2011年12月4日星期日

Men in St. Paul's Ujamaa Place program are at bottom, but looking up

Ronnell Roberson has been shot five times and knows too well what prison life is like. But until recently, the 27-year-old former gang member and father of two had never stepped foot inside a history museum.

"As many times as I drove past it in a car or by bus, I did not know that someone like me could go inside there," Roberson said of his trip last month to the Minnesota History Center on Kellogg Boulevard in St. Paul.

Most of us don't think such a visit is a big deal. But for men like Roberson seeking a serious change in their lives, walking into such a place and learning about history and family genealogy is a milestone, an "aha!" moment.
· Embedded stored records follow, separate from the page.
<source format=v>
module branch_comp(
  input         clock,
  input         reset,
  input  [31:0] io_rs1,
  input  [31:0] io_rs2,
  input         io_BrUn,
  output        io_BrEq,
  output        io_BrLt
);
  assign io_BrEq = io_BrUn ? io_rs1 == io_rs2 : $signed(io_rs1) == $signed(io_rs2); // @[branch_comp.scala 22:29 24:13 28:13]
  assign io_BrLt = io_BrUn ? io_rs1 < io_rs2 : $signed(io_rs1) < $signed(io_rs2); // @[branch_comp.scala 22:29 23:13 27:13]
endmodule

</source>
That's one of the reasons he's sticking with Ujamaa Place, an ambitious project in St. Paul that has gained support from an array of people in the Twin Cities' civic, business and faith-based communities. Ujamaa translates to "extended family" in Swahili.

The year-old effort, in a "gang-neutral" site off University Avenue West and Fairview Avenue, may be the last hope for hard-core cases like Roberson.
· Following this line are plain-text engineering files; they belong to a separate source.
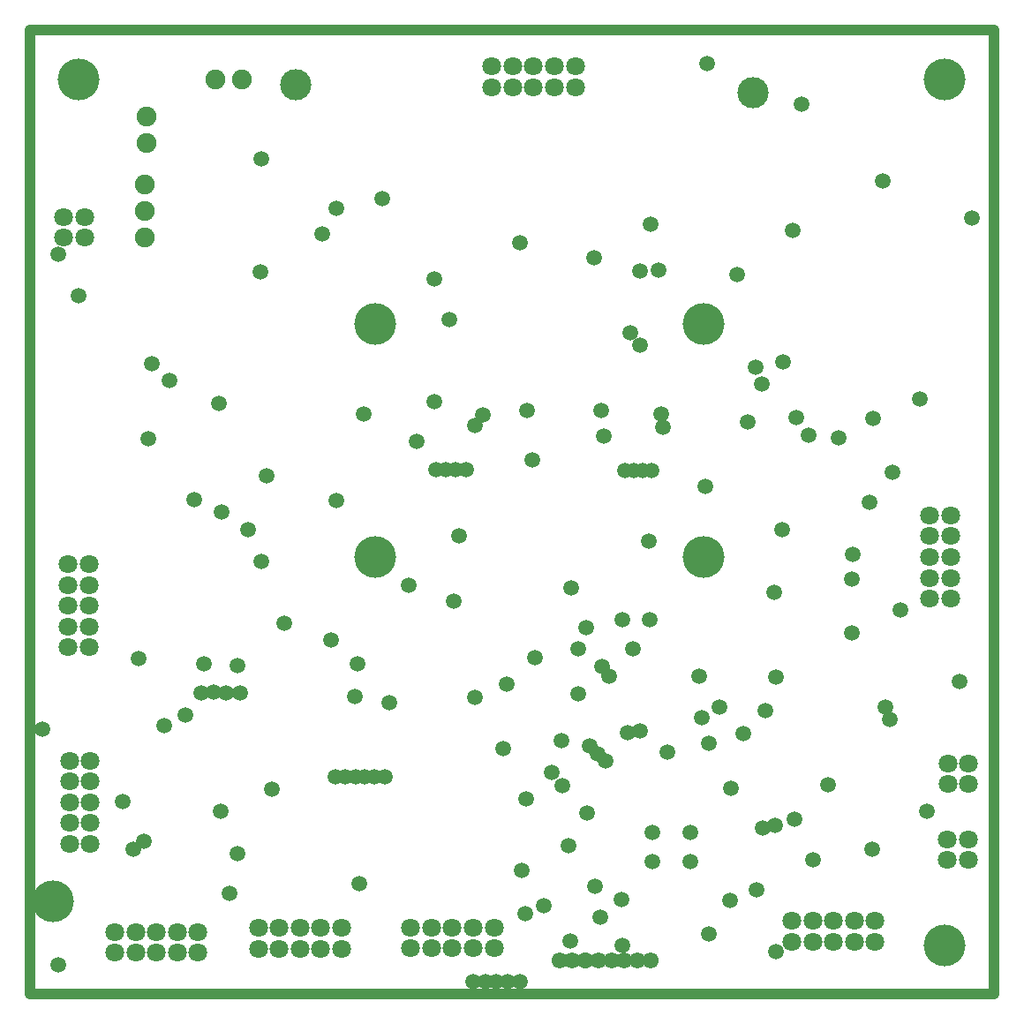
<source format=gbr>
%TF.GenerationSoftware,Altium Limited,Altium Designer,18.1.7 (191)*%
G04 Layer_Physical_Order=2*
G04 Layer_Color=32768*
%FSLAX43Y43*%
%MOMM*%
%TF.FileFunction,Copper,L2,Inr,Plane*%
%TF.Part,Single*%
G01*
G75*
%TA.AperFunction,ViaPad*%
%ADD57C,3.000*%
%TA.AperFunction,NonConductor*%
%ADD61C,1.016*%
%TA.AperFunction,ComponentPad*%
%ADD62C,1.800*%
%TA.AperFunction,ViaPad*%
%ADD63C,4.000*%
%TA.AperFunction,ComponentPad*%
%ADD64C,1.550*%
%ADD65C,1.600*%
%ADD66C,1.900*%
%ADD67C,4.000*%
%TA.AperFunction,ViaPad*%
%ADD68C,1.500*%
D57*
X85950Y103100D02*
D03*
X42125Y103875D02*
D03*
D61*
X16575Y16600D02*
Y109100D01*
Y16600D02*
X109075D01*
Y109100D01*
X16575D02*
X109075D01*
D62*
X104625Y38750D02*
D03*
Y36750D02*
D03*
X106625Y38750D02*
D03*
Y36750D02*
D03*
X53100Y23000D02*
D03*
Y21000D02*
D03*
X55100Y23000D02*
D03*
Y21000D02*
D03*
X57100Y23000D02*
D03*
Y21000D02*
D03*
X59100Y23000D02*
D03*
Y21000D02*
D03*
X61100Y23000D02*
D03*
Y21000D02*
D03*
X20400Y39025D02*
D03*
X22400D02*
D03*
X20400Y37025D02*
D03*
X22400D02*
D03*
X20400Y35025D02*
D03*
X22400D02*
D03*
X20400Y33025D02*
D03*
X22400D02*
D03*
X20400Y31025D02*
D03*
X22400D02*
D03*
X89675Y21625D02*
D03*
Y23625D02*
D03*
X91675Y21625D02*
D03*
Y23625D02*
D03*
X93675Y21625D02*
D03*
Y23625D02*
D03*
X95675Y21625D02*
D03*
Y23625D02*
D03*
X97675Y21625D02*
D03*
Y23625D02*
D03*
X104600Y31475D02*
D03*
Y29475D02*
D03*
X106600Y31475D02*
D03*
Y29475D02*
D03*
X46500Y22975D02*
D03*
Y20975D02*
D03*
X44500Y22975D02*
D03*
Y20975D02*
D03*
X42500Y22975D02*
D03*
Y20975D02*
D03*
X40500Y22975D02*
D03*
Y20975D02*
D03*
X38500Y22975D02*
D03*
Y20975D02*
D03*
X32725Y22575D02*
D03*
Y20575D02*
D03*
X30725Y22575D02*
D03*
Y20575D02*
D03*
X28725Y22575D02*
D03*
Y20575D02*
D03*
X26725Y22575D02*
D03*
Y20575D02*
D03*
X24725Y22575D02*
D03*
Y20575D02*
D03*
X20275Y49875D02*
D03*
Y51875D02*
D03*
Y55875D02*
D03*
X22275Y51875D02*
D03*
X20275Y53875D02*
D03*
X22275Y49875D02*
D03*
Y53875D02*
D03*
X20275Y57875D02*
D03*
X22275Y55875D02*
D03*
Y57875D02*
D03*
X104900Y54550D02*
D03*
X102900D02*
D03*
X104900Y56550D02*
D03*
X102900D02*
D03*
X104900Y58550D02*
D03*
X102900D02*
D03*
X104900Y60550D02*
D03*
X102900D02*
D03*
X104900Y62550D02*
D03*
X102900D02*
D03*
X68900Y105575D02*
D03*
Y103575D02*
D03*
X66900Y105575D02*
D03*
Y103575D02*
D03*
X64900Y105575D02*
D03*
Y103575D02*
D03*
X62900Y105575D02*
D03*
Y103575D02*
D03*
X60900Y105575D02*
D03*
Y103575D02*
D03*
X21850Y89150D02*
D03*
Y91150D02*
D03*
X19850Y89150D02*
D03*
Y91150D02*
D03*
D63*
X104350Y21325D02*
D03*
X104325Y104350D02*
D03*
X21300Y104350D02*
D03*
X18775Y25525D02*
D03*
D64*
X76125Y19825D02*
D03*
X74875D02*
D03*
X73625D02*
D03*
X72375D02*
D03*
X71125D02*
D03*
X68625D02*
D03*
X67375D02*
D03*
D65*
X69875D02*
D03*
D66*
X27600Y89160D02*
D03*
Y91700D02*
D03*
Y94240D02*
D03*
X27775Y98250D02*
D03*
Y100775D02*
D03*
X34400Y104325D02*
D03*
X36925D02*
D03*
D67*
X81250Y58500D02*
D03*
Y80900D02*
D03*
X49750D02*
D03*
Y58500D02*
D03*
D68*
X50675Y37500D02*
D03*
X49650D02*
D03*
X46875Y37475D02*
D03*
X47825Y37500D02*
D03*
X45925D02*
D03*
X48700D02*
D03*
X39825Y36300D02*
D03*
X88825Y77225D02*
D03*
X84400Y85600D02*
D03*
X95450Y56425D02*
D03*
X88750Y61200D02*
D03*
X71450Y48075D02*
D03*
X60025Y72150D02*
D03*
X71350Y72575D02*
D03*
X26475Y30525D02*
D03*
X41000Y52225D02*
D03*
X45475Y50550D02*
D03*
X46025Y63975D02*
D03*
X48650Y72225D02*
D03*
X51025Y44550D02*
D03*
X47800Y45150D02*
D03*
X64175Y35325D02*
D03*
X69150Y45425D02*
D03*
X27550Y31300D02*
D03*
X77725Y39800D02*
D03*
X75150Y41825D02*
D03*
X63775Y28500D02*
D03*
X19325Y87550D02*
D03*
X61975Y40200D02*
D03*
X62300Y46375D02*
D03*
X37525Y61200D02*
D03*
X76325Y29325D02*
D03*
X105800Y46600D02*
D03*
X89900Y33375D02*
D03*
X75100Y78875D02*
D03*
X74200Y80050D02*
D03*
X98675Y44175D02*
D03*
X73450Y21250D02*
D03*
X66675Y37900D02*
D03*
X71600Y70100D02*
D03*
X86775Y75100D02*
D03*
X59125Y17850D02*
D03*
X81550Y105900D02*
D03*
X106950Y91050D02*
D03*
X98425Y94575D02*
D03*
X91700Y29500D02*
D03*
X57225Y54275D02*
D03*
X39300Y66325D02*
D03*
X34750Y73275D02*
D03*
X27975Y69875D02*
D03*
X38775Y58150D02*
D03*
X32350Y64025D02*
D03*
X48050Y48325D02*
D03*
X67675Y36625D02*
D03*
X83775Y25625D02*
D03*
X86300Y26650D02*
D03*
X67550Y40925D02*
D03*
X65900Y25125D02*
D03*
X73300Y25725D02*
D03*
X95450Y51225D02*
D03*
X95475Y58800D02*
D03*
X74425Y49700D02*
D03*
X73425Y52500D02*
D03*
X87975Y55175D02*
D03*
X82700Y44175D02*
D03*
X88125Y47000D02*
D03*
X69150Y49775D02*
D03*
X76075Y52500D02*
D03*
X76000Y60025D02*
D03*
X64250Y72600D02*
D03*
X57725Y60575D02*
D03*
X64775Y67875D02*
D03*
X73950Y41725D02*
D03*
X55400Y73475D02*
D03*
X81750Y22350D02*
D03*
X91325Y70200D02*
D03*
X38675Y85900D02*
D03*
X36525Y48125D02*
D03*
X44625Y89550D02*
D03*
X76125Y90475D02*
D03*
X90100Y71950D02*
D03*
X99075Y42950D02*
D03*
X94175Y69950D02*
D03*
X21225Y83625D02*
D03*
X72175Y47100D02*
D03*
X38825Y96750D02*
D03*
X85000Y41575D02*
D03*
X70675Y87225D02*
D03*
X19325Y19400D02*
D03*
X87175Y43800D02*
D03*
X88125Y20675D02*
D03*
X102600Y34200D02*
D03*
X64125Y24300D02*
D03*
X55400Y85250D02*
D03*
X56825Y81325D02*
D03*
X75075Y85950D02*
D03*
X63625Y88725D02*
D03*
X90600Y101975D02*
D03*
X89750Y89850D02*
D03*
X17825Y42000D02*
D03*
X59300Y45075D02*
D03*
X70800Y26950D02*
D03*
X83825Y36375D02*
D03*
X76325Y32150D02*
D03*
X79900D02*
D03*
Y29300D02*
D03*
X100100Y53425D02*
D03*
X99350Y66650D02*
D03*
X97125Y63750D02*
D03*
X77175Y72275D02*
D03*
X86225Y76750D02*
D03*
X85450Y71525D02*
D03*
X81375Y65350D02*
D03*
X46025Y92025D02*
D03*
X50425Y92925D02*
D03*
X30000Y75475D02*
D03*
X28325Y77050D02*
D03*
X53700Y69600D02*
D03*
X81075Y43100D02*
D03*
X80775Y47100D02*
D03*
X69975Y51800D02*
D03*
X57425Y66900D02*
D03*
X58400D02*
D03*
X56500D02*
D03*
X55575D02*
D03*
X68250Y30875D02*
D03*
X36475Y30075D02*
D03*
X34875Y34175D02*
D03*
X29500Y42350D02*
D03*
X25475Y35075D02*
D03*
X71300Y23975D02*
D03*
X81750Y40700D02*
D03*
X69990Y34010D02*
D03*
X97350Y30550D02*
D03*
X65075Y48850D02*
D03*
X68500Y55550D02*
D03*
X59275Y71150D02*
D03*
X77350Y71025D02*
D03*
X88075Y32775D02*
D03*
X86900Y32550D02*
D03*
X101975Y73725D02*
D03*
X76900Y86025D02*
D03*
X31475Y43400D02*
D03*
X35000Y62900D02*
D03*
X27050Y48775D02*
D03*
X97450Y71800D02*
D03*
X63575Y17850D02*
D03*
X62400D02*
D03*
X61325D02*
D03*
X60275D02*
D03*
X70250Y40450D02*
D03*
X71787Y38987D02*
D03*
X71025Y39700D02*
D03*
X93125Y36725D02*
D03*
X35750Y26300D02*
D03*
X48225Y27250D02*
D03*
X33325Y48300D02*
D03*
X52925Y55825D02*
D03*
X33050Y45525D02*
D03*
X34225Y45550D02*
D03*
X35425Y45525D02*
D03*
X36775D02*
D03*
X68450Y21725D02*
D03*
X74500Y66850D02*
D03*
X73650Y66825D02*
D03*
X75350Y66850D02*
D03*
X76175D02*
D03*
%TF.MD5,be24683ba0bc1bf57753a63d0d75d2fc*%
M02*

</source>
"It focuses on folks in our community that are at danger of becoming a lost generation of men," said Bill Svrluga, a longtime Twin Cities civic figure and Ujamaa board member who runs a nonprofit consulting firm.

"These are young men with little or no education, from families without fathers or parents; many have gone to prison, and there's really no place for them left to go to become productive members of society," Svrluga said. "They are at the bottom of the ladder, and many end up in jail or dead by 35."

The effort, which officially opened in January, exclusively targets males, predominantly African-American, 18 to 31 years old. Most of the 30-member clientele never finished high school and are chronically unemployed. Roughly 60 percent have criminal histories.

The statistics in recent decades on such men - caught in a cycle of poverty, drug addiction, joblessness, homelessness, violence and criminality - are a national concern:

In 2004, fewer than 8 percent of young African-American men graduated from college. The unemployment rate for young African-American men is more than twice that for young white, Hispanic and Asian-American men. The percentage of young African-American men in prison is nearly three times that of Latino men and nearly seven times that of white men. The homicide death rate for young African-American men is three times the rate for Hispanics, the population group with the next-highest homicide mortality rate.

Roy Barker, the nonprofit's executive director and the driving force behind the effort, might have the toughest job in town. But the 58-year-old Bethel College graduate and others believe it can be done. How? Through a holistic approach that includes completing a high-school diploma equivalency and other training; stable housing; and parenting, life and employment skills.